1.  What is the underlying theory of the Fed that you think is sound?

2.  In Roman times, one ounce of gold bought a Toga, Belt, and pair of slippers.  Today it buys a nice suit, belt, and pair of shoes.  Silver buys the same amount of gas in 1960 that it does today.  Please explain how precious metals limit economic performance?

3.  From 1913 to 1990 the wage of the average American increased 3,234% - an average of 42% per year in terms of dollars.  In terms of gold, it only increased 1% per year.  Is this 3157% increase in the fiat money supply the medium you claim is needed to match economic performance?
I don't care for the pre-scientific economics of the Austrian school of economics.

1.  The Fed's control of the money supply influences the business cycle.  It tries to maintain a balance in the economy by expanding the money supply enought to avoid high unemployment while not creating inflation.  Since this country adopted Keynesian management of the economy via operation of the Fed, this country has not had a depression.

EXERCISE SET =>
a) Set down the part of the exchange about the Fed from "3.  From 1913" up to and including "match economic performance?".
b) In the exchange about the Fed, what did one ounce of gold buy in Roman times?
c) Write what comes next in the exchange about the Fed, picking up after its final sentence.
The lines that come next are separate material, apart from the exchange about the Fed.

GIVEN INFORMATION =>
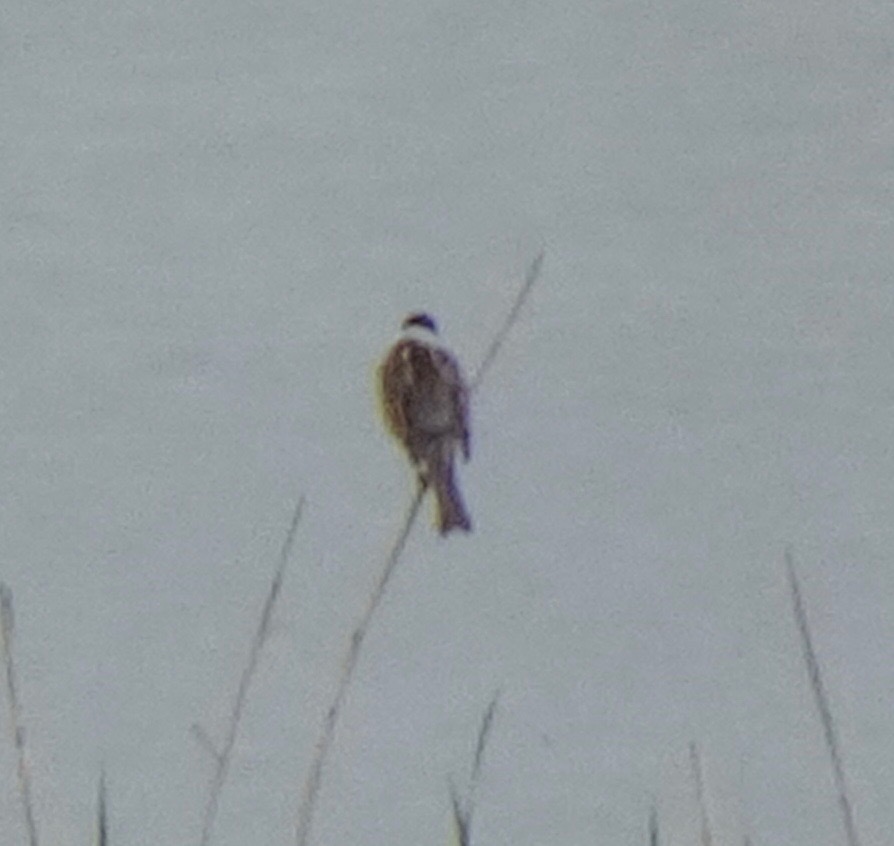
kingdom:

SOLVED TASKS =>
a)
3.  From 1913 to 1990 the wage of the average American increased 3,234% - an average of 42% per year in terms of dollars.  In terms of gold, it only increased 1% per year.  Is this 3157% increase in the fiat money supply the medium you claim is needed to match economic performance?

b) A toga, a belt, and a pair of slippers.

c)
2.  The government/fed controls the money supply.  That keeps us safe from depressions.  When the money supply is determined by an entirely arbitrary standard, like the amount of precious metals we can get out of the ground, the odds that the money supply will match the amount needed are zero.  There's no elasticity in that meatball.  Hello depression.  Goodbye contol of inflation and unemployment.

3.  See above.

The elimination of the Fed in favor of reinstating the gold standard is a horrible idea and a bunch of dead teutonic economists is not going to change that.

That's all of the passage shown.